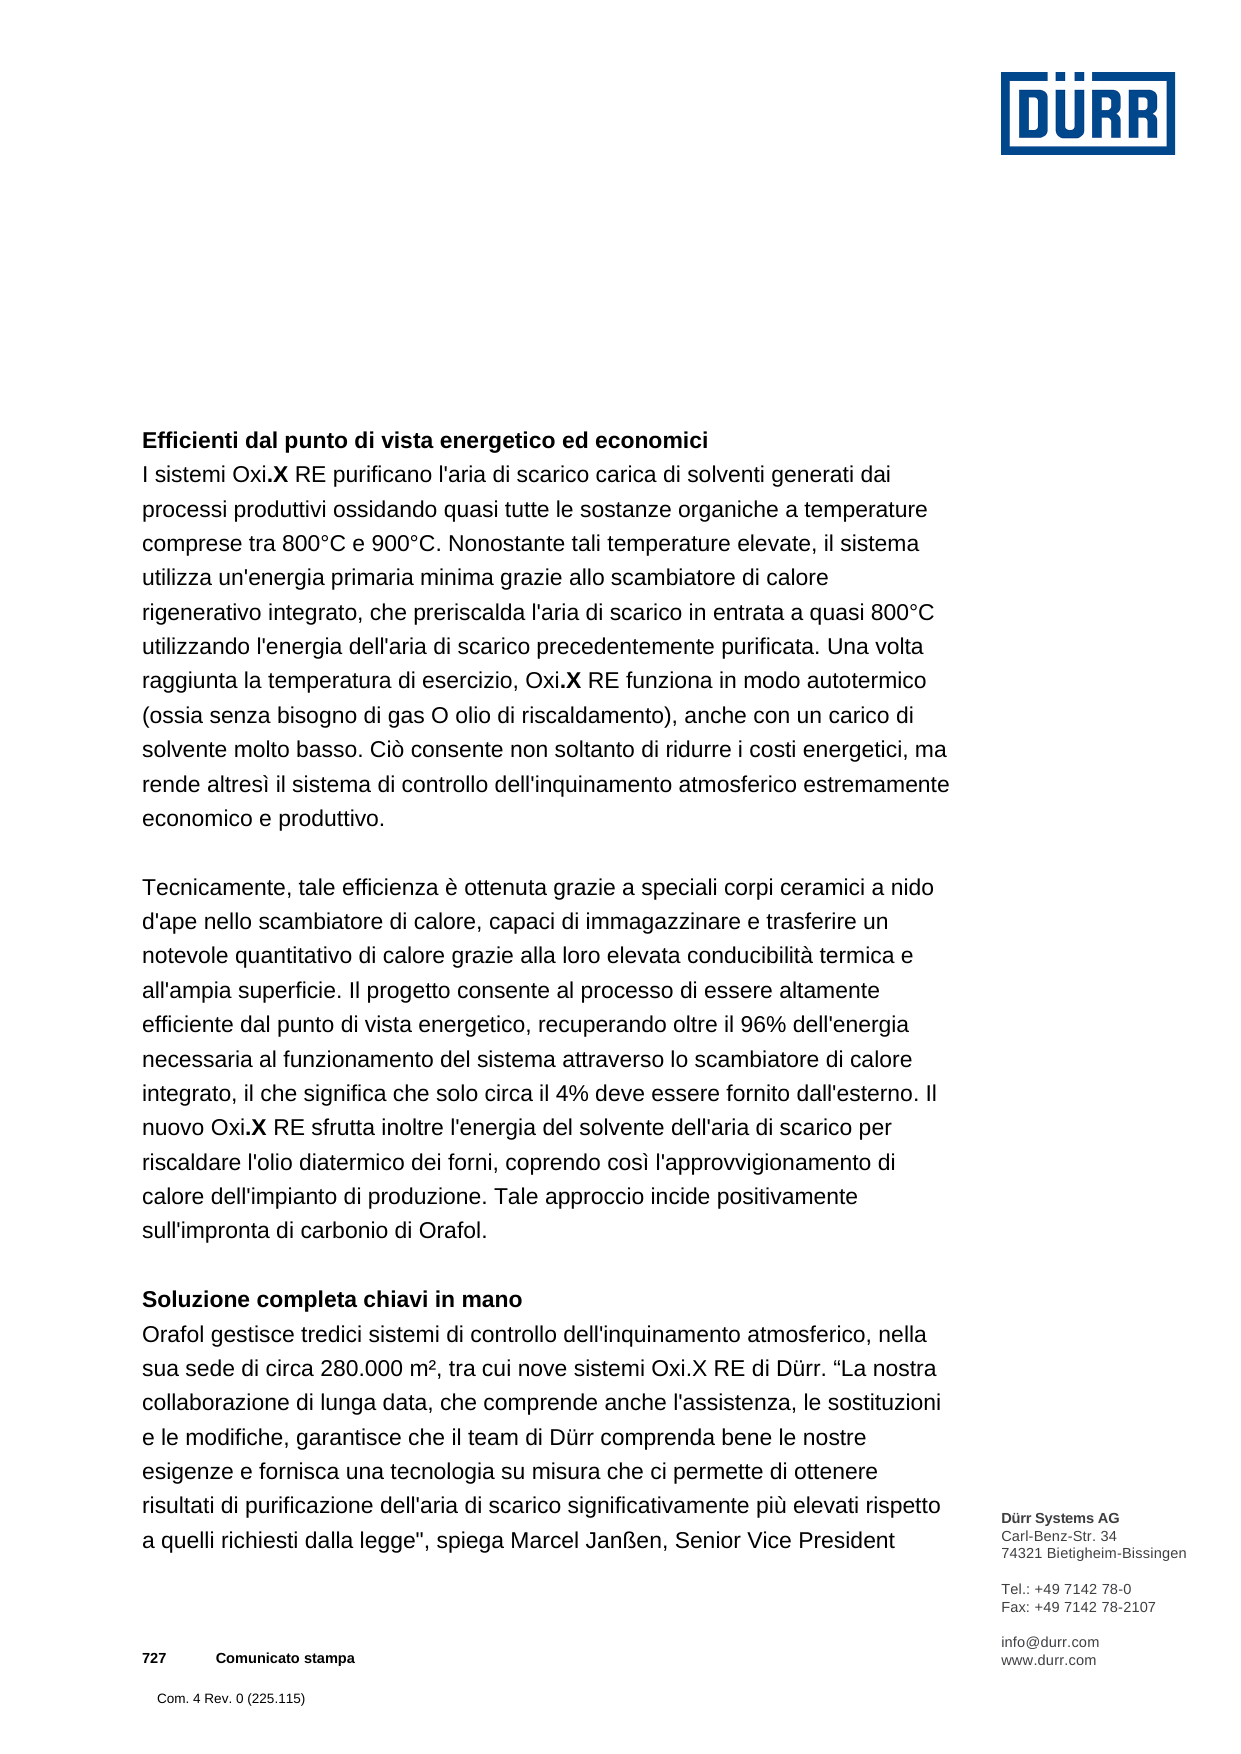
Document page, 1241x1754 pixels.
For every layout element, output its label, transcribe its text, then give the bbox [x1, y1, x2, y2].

text Orafol gestisce tredici sistemi di controllo dell'inquinamento atmosferico, nella sua sede di circa 280.000 m², tra cui nove sistemi Oxi.X RE di Dürr. “La nostra collaborazione di lunga data, che comprende anche l'assistenza, le sostituzioni e le modifiche, garantisce che il team di Dürr comprenda bene le nostre esigenze e fornisca una tecnologia su misura che ci permette di ottenere risultati di purificazione dell'aria di scarico significativamente più elevati rispetto a quelli richiesti dalla legge", spiega Marcel Janßen, Senior Vice President Engineering & Technology del Gruppo Orafol. “Il recupero efficiente e persino produttivo dell'energia è una componente cruciale nello sviluppo sostenibile della nostra infrastruttura di produzione ad alte prestazioni. Il nuovo sistema RTO è stato consegnato come progetto "chiavi in mano", comprendente sviluppo, progettazione, produzione, installazione e messa in servizio. Ha compreso tutte le tubazioni e i sistemi di condotti d'aria associati tra i sistemi di controllo dell'inquinamento atmosferico e di verniciatura, nonché una caldaia per la generazione di vapore di processo dal calore in eccesso. [142, 1313, 951, 1553]
picture [1001, 72, 1175, 155]
text Tecnicamente, tale efficienza è ottenuta grazie a speciali corpi ceramici a nido d'ape nello scambiatore di calore, capaci di immagazzinare e trasferire un notevole quantitativo di calore grazie alla loro elevata conducibilità termica e all'ampia superficie. Il progetto consente al processo di essere altamente efficiente dal punto di vista energetico, recuperando oltre il 96% dell'energia necessaria al funzionamento del sistema attraverso lo scambiatore di calore integrato, il che significa che solo circa il 4% deve essere fornito dall'esterno. Il nuovo Oxi.X RE sfrutta inoltre l'energia del solvente dell'aria di scarico per riscaldare l'olio diatermico dei forni, coprendo così l'approvvigionamento di calore dell'impianto di produzione. Tale approccio incide positivamente sull'impronta di carbonio di Orafol. [142, 866, 951, 1244]
text Efficienti dal punto di vista energetico ed economici [142, 419, 951, 453]
text Soluzione completa chiavi in mano [142, 1278, 951, 1313]
text I sistemi Oxi.X RE purificano l'aria di scarico carica di solventi generati dai processi produttivi ossidando quasi tutte le sostanze organiche a temperature comprese tra 800°C e 900°C. Nonostante tali temperature elevate, il sistema utilizza un'energia primaria minima grazie allo scambiatore di calore rigenerativo integrato, che preriscalda l'aria di scarico in entrata a quasi 800°C utilizzando l'energia dell'aria di scarico precedentemente purificata. Una volta raggiunta la temperatura di esercizio, Oxi.X RE funziona in modo autotermico (ossia senza bisogno di gas O olio di riscaldamento), anche con un carico di solvente molto basso. Ciò consente non soltanto di ridurre i costi energetici, ma rende altresì il sistema di controllo dell'inquinamento atmosferico estremamente economico e produttivo. [142, 453, 951, 831]
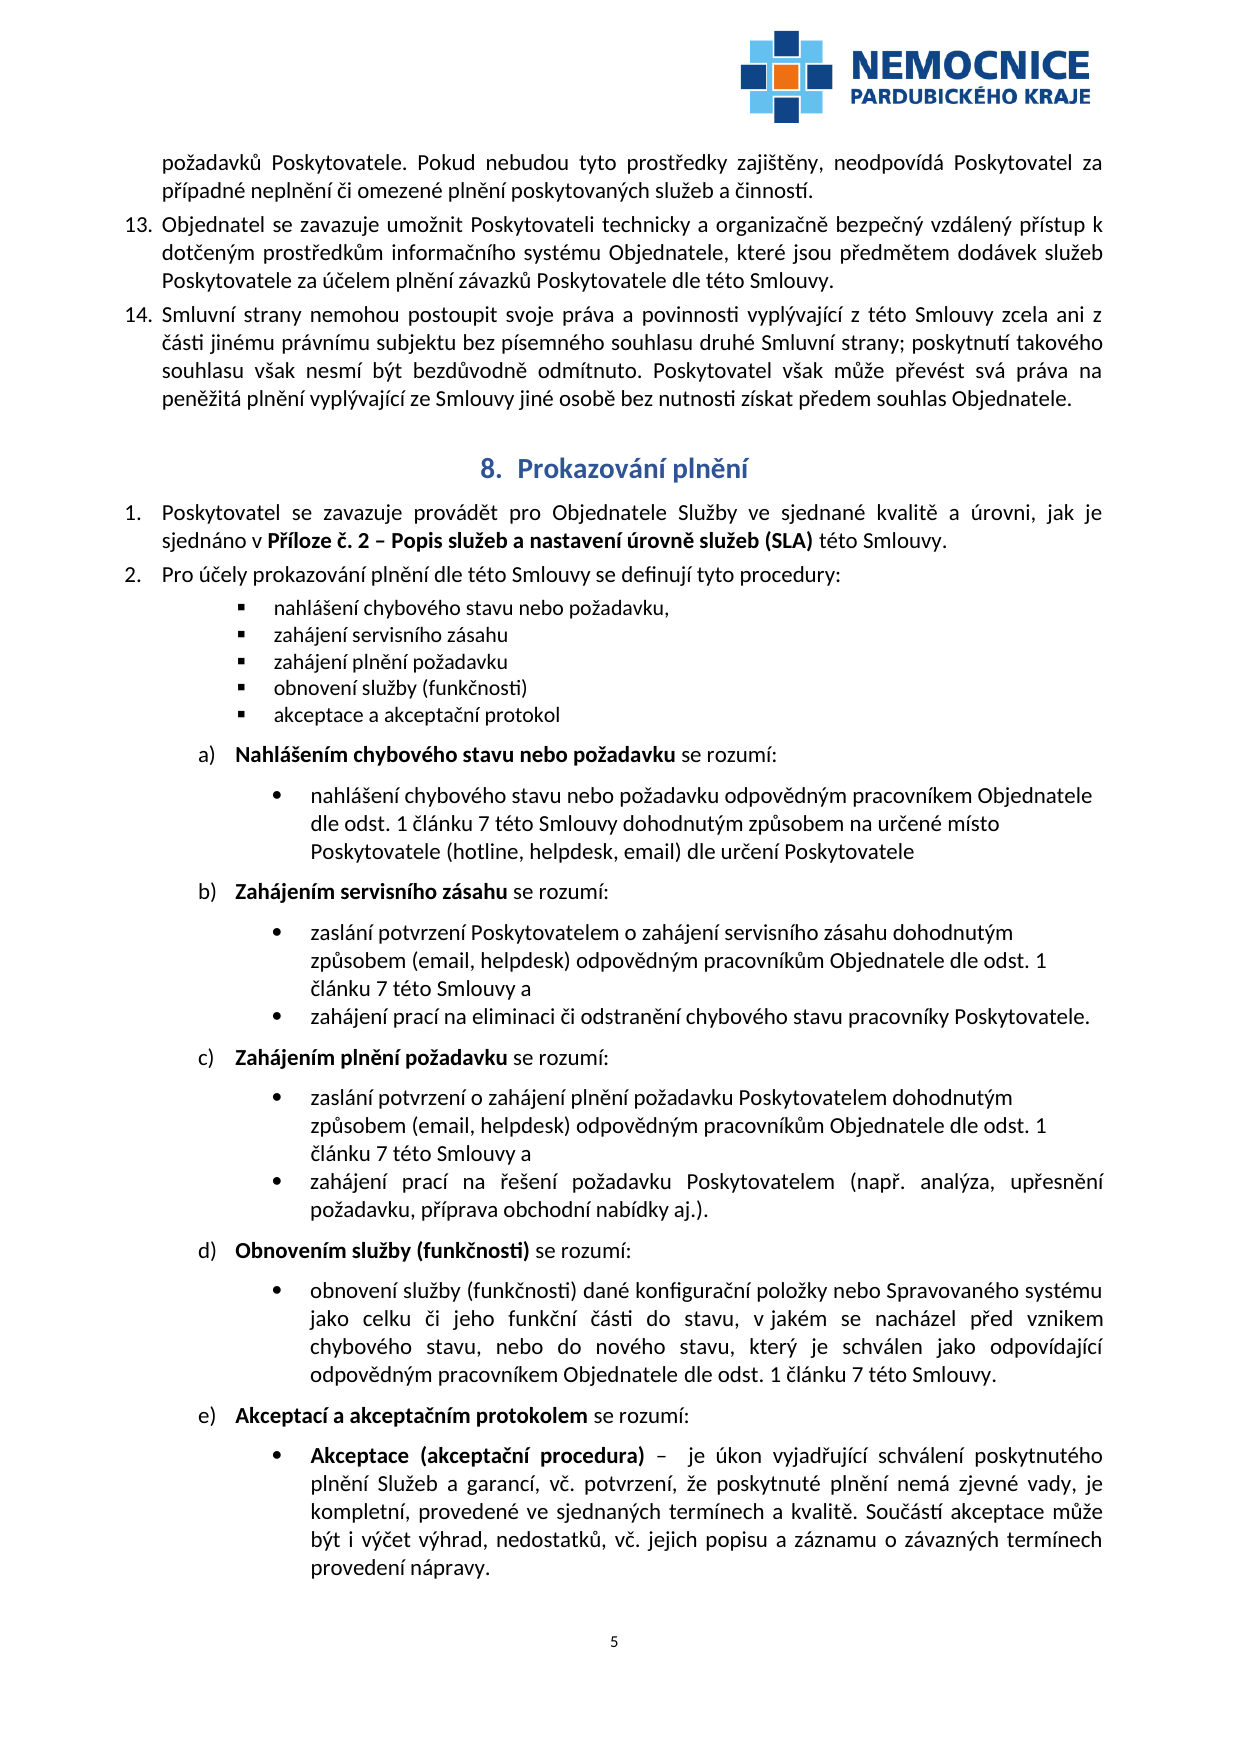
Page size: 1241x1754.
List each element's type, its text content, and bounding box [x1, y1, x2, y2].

list obnovení služby (funkčnosti) [236, 674, 1104, 701]
list Zahájením servisního zásahu se rozumí: [198, 877, 1104, 906]
picture [739, 30, 1090, 124]
list Akceptace (akceptační procedura) – je úkon vyjadřující schválení poskytnutého plnění Služeb a garancí, vč. potvrzení, že poskytnuté plnění nemá zjevné vady, je kompletní, provedené ve sjednaných termínech a kvalitě. Součástí akceptace může být i výčet výhrad, nedostatků, vč. jejich popisu a záznamu o závazných termínech provedení nápravy. [273, 1441, 1104, 1581]
list Objednatel se zavazuje umožnit Poskytovateli technicky a organizačně bezpečný vzdálený přístup k dotčeným prostředkům informačního systému Objednatele, které jsou předmětem dodávek služeb Poskytovatele za účelem plnění závazků Poskytovatele dle této Smlouvy. [124, 210, 1104, 294]
subtitle Prokazování plnění [124, 450, 1104, 486]
list Smluvní strany nemohou postoupit svoje práva a povinnosti vyplývající z této Smlouvy zcela ani z části jinému právnímu subjektu bez písemného souhlasu druhé Smluvní strany; poskytnutí takového souhlasu však nesmí být bezdůvodně odmítnuto. Poskytovatel však může převést svá práva na peněžitá plnění vyplývající ze Smlouvy jiné osobě bez nutnosti získat předem souhlas Objednatele. [124, 300, 1104, 412]
list Nahlášením chybového stavu nebo požadavku se rozumí: [198, 740, 1104, 768]
list nahlášení chybového stavu nebo požadavku, [236, 594, 1104, 621]
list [124, 148, 1104, 204]
list Akceptací a akceptačním protokolem se rozumí: [198, 1401, 1104, 1429]
list zaslání potvrzení o zahájení plnění požadavku Poskytovatelem dohodnutým způsobem (email, helpdesk) odpovědným pracovníkům Objednatele dle odst. 1 článku 7 této Smlouvy a [273, 1083, 1104, 1167]
list akceptace a akceptační protokol [236, 701, 1104, 728]
list nahlášení chybového stavu nebo požadavku odpovědným pracovníkem Objednatele dle odst. 1 článku 7 této Smlouvy dohodnutým způsobem na určené místo Poskytovatele (hotline, helpdesk, email) dle určení Poskytovatele [273, 781, 1104, 865]
list zahájení plnění požadavku [236, 648, 1104, 674]
list zaslání potvrzení Poskytovatelem o zahájení servisního zásahu dohodnutým způsobem (email, helpdesk) odpovědným pracovníkům Objednatele dle odst. 1 článku 7 této Smlouvy a [273, 918, 1104, 1002]
list zahájení prací na eliminaci či odstranění chybového stavu pracovníky Poskytovatele. [273, 1002, 1104, 1030]
list Poskytovatel se zavazuje provádět pro Objednatele Služby ve sjednané kvalitě a úrovni, jak je sjednáno v Příloze č. 2 – Popis služeb a nastavení úrovně služeb (SLA) této Smlouvy. [124, 498, 1104, 554]
list Obnovením služby (funkčnosti) se rozumí: [198, 1236, 1104, 1264]
list obnovení služby (funkčnosti) dané konfigurační položky nebo Spravovaného systému jako celku či jeho funkční části do stavu, v jakém se nacházel před vznikem chybového stavu, nebo do nového stavu, který je schválen jako odpovídající odpovědným pracovníkem Objednatele dle odst. 1 článku 7 této Smlouvy. [273, 1276, 1104, 1388]
list zahájení servisního zásahu [236, 621, 1104, 648]
list Pro účely prokazování plnění dle této Smlouvy se definují tyto procedury: [124, 560, 1104, 588]
list zahájení prací na řešení požadavku Poskytovatelem (např. analýza, upřesnění požadavku, příprava obchodní nabídky aj.). [273, 1167, 1104, 1223]
list Zahájením plnění požadavku se rozumí: [198, 1043, 1104, 1071]
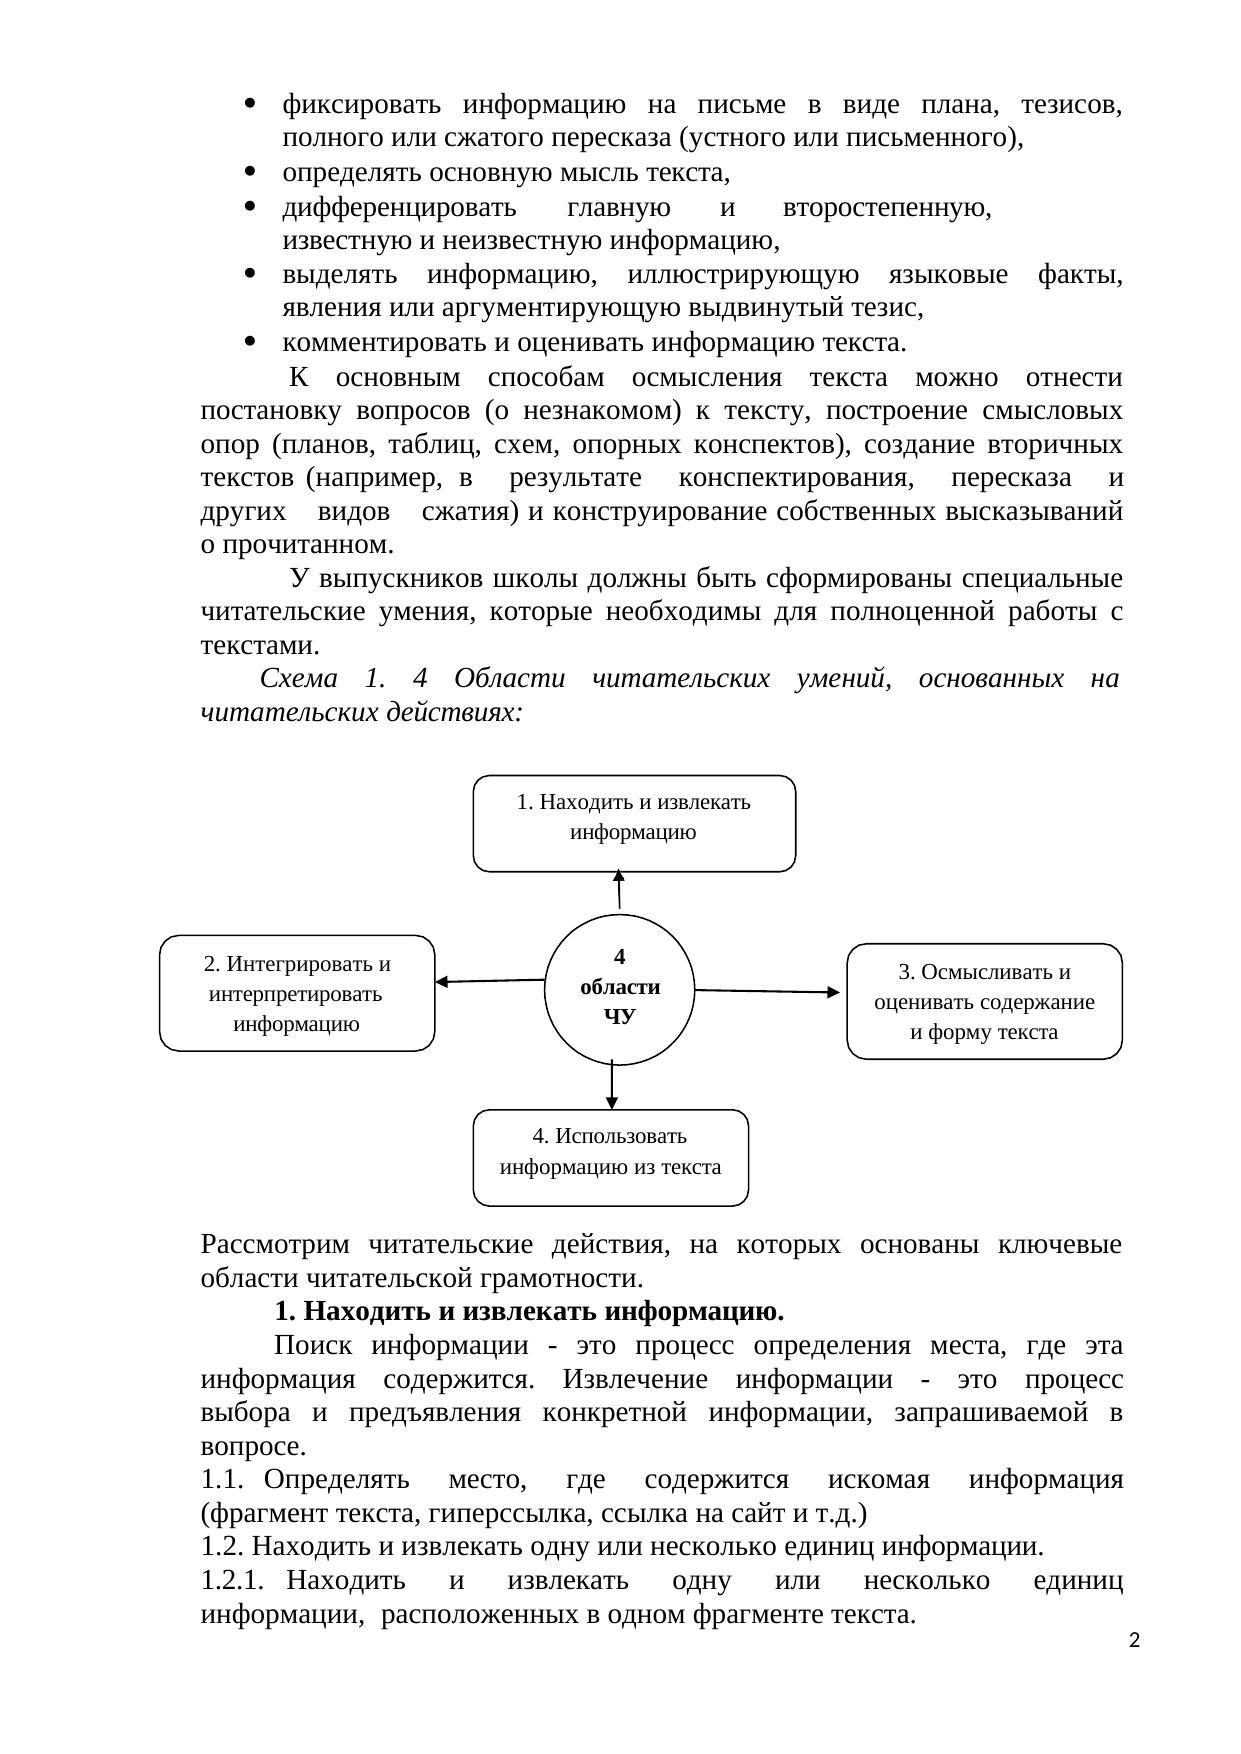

++++++++++

**Exercise objective**
Find every line in the data above that holds the string "servisního". Give the number of such lines and nothing else.

**Solved exercise**
3